Termasuk meminta kepada Komisi Nasional Hak Asasi Manusia (Komnas HAM) mengungkap pelanggaran hak asasi manusia. Sebab selain penembakan, ada banyak bentuk kekerasan kepada para demonstran. Mulai dari yang matanya mengeluarkan darah akibat kena pukulan atau dipukul aparat kepolisian, bahkan berdasarkan penuturan keluarga korban, ada satu orang saat di Polres Parigi Moutong dipukul dengan batu bata hingga rontok gigi depannya.
Selain itu, puluhan korban sampai sekarang belum berhasil ditemui, karena lari meninggalkan kampung. Sebab hampir setiap waktu aparat kepolisian diduga datang mencari dan mengejar mereka. Bahkan mereka yang bermaksud hendak mengambil sepeda motor mereka yang ditinggal di lokasi unjuk rasa, harus digiring ke ruang pemeriksaan untuk diperiksa dan dilakukan introgasi sebagai tekanan psikis.
Searah dengan hal tersebut, salah satu massa aksi, Zaenal (29) saat dimintai keterangan Via WhatsApp memberi keterangan, bahwa masyarakat meminta agar pemerintah pusat melalui Gubernur Provinsi Sulawesi Tengah segera melakukan serangkaian kegiatan evaluasi izin usaha pertambangan hingga menghasilkan rekomendasi berupa pencabutan Izin Usaha Pertambangan (IUP) PT. Trio Kencana.

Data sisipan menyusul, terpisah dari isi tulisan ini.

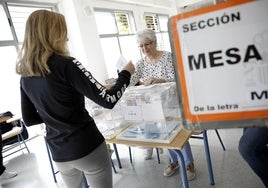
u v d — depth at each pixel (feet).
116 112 5.59
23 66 3.41
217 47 1.30
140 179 7.29
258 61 1.24
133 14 20.89
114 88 3.62
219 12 1.26
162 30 27.02
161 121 4.76
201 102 1.38
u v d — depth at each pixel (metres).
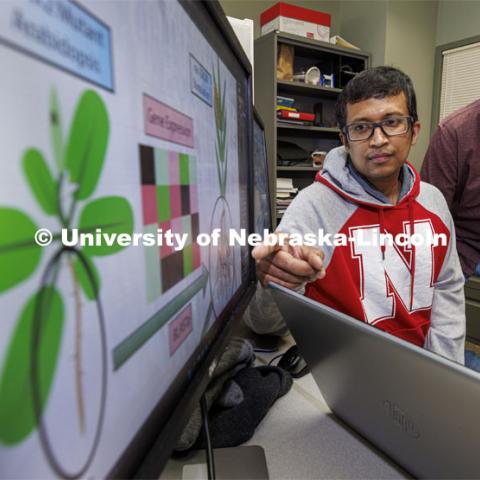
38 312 0.17
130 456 0.26
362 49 2.99
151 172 0.30
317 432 0.57
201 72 0.43
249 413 0.57
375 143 0.83
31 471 0.17
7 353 0.16
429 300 0.92
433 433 0.41
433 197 0.98
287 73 2.59
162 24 0.32
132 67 0.27
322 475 0.49
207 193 0.46
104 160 0.23
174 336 0.35
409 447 0.46
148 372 0.29
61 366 0.19
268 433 0.57
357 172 0.93
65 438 0.19
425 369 0.38
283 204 2.61
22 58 0.17
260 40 2.54
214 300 0.49
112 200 0.24
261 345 0.90
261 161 0.98
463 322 0.97
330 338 0.51
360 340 0.45
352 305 0.86
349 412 0.56
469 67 2.88
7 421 0.16
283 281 0.72
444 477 0.42
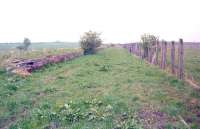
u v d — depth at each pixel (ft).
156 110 42.50
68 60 118.11
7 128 41.55
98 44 157.38
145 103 46.21
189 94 51.44
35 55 117.19
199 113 41.88
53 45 497.05
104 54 154.10
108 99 48.47
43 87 63.62
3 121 44.93
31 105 50.72
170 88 56.18
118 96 51.03
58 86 63.77
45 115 43.34
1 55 121.60
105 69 83.97
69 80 69.97
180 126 36.55
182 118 39.47
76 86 62.28
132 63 101.60
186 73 75.87
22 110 48.70
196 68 89.04
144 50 118.42
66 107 45.68
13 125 41.96
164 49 81.51
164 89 55.26
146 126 36.81
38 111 45.11
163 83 61.31
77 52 144.97
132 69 84.17
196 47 235.81
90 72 80.64
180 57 64.03
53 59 102.53
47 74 81.71
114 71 81.20
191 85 58.59
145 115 40.68
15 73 79.10
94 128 36.96
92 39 154.81
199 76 73.15
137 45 142.61
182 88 56.18
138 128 35.86
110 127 37.01
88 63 103.04
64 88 61.26
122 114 41.27
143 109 43.09
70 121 40.93
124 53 163.63
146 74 73.97
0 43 488.02
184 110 42.78
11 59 104.01
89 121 40.14
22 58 105.60
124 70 82.79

Zaenal juga menjelaskan, keberadaan eksploitasi tambang dikhawatirkan akan membawa dampak buruk bagi lingkungan dan kehidupan sosial masyarakat sekitar.
“Dampak buruk dengan keberadaan tambang ilegal pernah dirasakan masyarakat, seperti di wilayah Kecamatan Kasimbar yang mengalami kebanjiran, bahkan kualitas air sudah tidak jernih lagi yang mengancam lahan pertanian,” ungkap Zaenal, pada Ahad, (13/02/2022).

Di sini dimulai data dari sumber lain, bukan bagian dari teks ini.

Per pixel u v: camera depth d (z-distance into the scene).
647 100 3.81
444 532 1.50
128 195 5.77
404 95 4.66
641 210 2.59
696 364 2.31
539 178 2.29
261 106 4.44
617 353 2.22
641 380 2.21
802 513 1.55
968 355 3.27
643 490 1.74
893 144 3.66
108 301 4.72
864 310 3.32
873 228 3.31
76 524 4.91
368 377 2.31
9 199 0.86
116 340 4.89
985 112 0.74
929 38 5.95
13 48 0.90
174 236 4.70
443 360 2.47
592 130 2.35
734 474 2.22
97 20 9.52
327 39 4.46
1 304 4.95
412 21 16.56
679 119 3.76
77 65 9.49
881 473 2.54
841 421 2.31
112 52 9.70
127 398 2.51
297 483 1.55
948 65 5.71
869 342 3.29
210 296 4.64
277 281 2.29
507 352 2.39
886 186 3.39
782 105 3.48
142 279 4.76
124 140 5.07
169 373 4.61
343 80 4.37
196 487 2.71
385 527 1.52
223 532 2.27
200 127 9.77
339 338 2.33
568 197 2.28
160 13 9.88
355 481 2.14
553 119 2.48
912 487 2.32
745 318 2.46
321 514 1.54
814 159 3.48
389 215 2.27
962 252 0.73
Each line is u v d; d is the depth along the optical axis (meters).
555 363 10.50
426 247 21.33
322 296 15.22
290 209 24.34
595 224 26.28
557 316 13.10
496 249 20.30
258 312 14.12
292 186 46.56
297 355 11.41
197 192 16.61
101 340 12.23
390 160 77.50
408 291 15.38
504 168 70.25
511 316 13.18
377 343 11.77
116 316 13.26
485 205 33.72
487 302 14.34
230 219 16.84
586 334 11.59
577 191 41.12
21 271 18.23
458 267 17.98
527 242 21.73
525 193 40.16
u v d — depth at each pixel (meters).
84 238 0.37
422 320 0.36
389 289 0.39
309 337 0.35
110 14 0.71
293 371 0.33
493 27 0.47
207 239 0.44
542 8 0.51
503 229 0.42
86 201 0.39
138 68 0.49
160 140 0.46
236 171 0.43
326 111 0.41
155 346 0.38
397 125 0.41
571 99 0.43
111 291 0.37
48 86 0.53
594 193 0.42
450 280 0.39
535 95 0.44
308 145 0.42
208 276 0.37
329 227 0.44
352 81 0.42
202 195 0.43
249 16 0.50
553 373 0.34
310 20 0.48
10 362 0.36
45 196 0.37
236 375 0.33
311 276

Untuk diketahui, unjuk rasa massa aksi Aliansi Rakyat Tani Peduli (ARTI) diketahui bermula sejak Sabtu (12/02/2022) pukul 09.00 sampai 22.00 Wita, hingga berakhir dengan kericuhan. Erfaldy atau Aldi merupakan salah satu demonstran penolak tambang emas PT. Trio Kencana. Dia berasal dari Desa Tada, Kecamatan Tinombo Selatan, Sulawesi Tengah.
Polda Sulawesi Tengah telah melakukan uji balistik untuk menemukan pelaku penembakan. Untuk mengujinya, tedapat 17 anggota Polres Parigi Moutong yang diperiksa dan penyitaan 20 unit senjata api milik personel Polres Parigi Moutong, serta 60 butir proyektil oleh Propam Polda Sulteng dan Propam Polres Parigi Moutong.
Hasilnya, diperoleh infomasi pada Jumat sore (18/2/2022) melalui Kadiv Propam Mabes Polri, Irjen Pol Ferdy Sambo, pelaku penembakan Erfaldy adalah anggota polisi berpakaian sipil atau preman.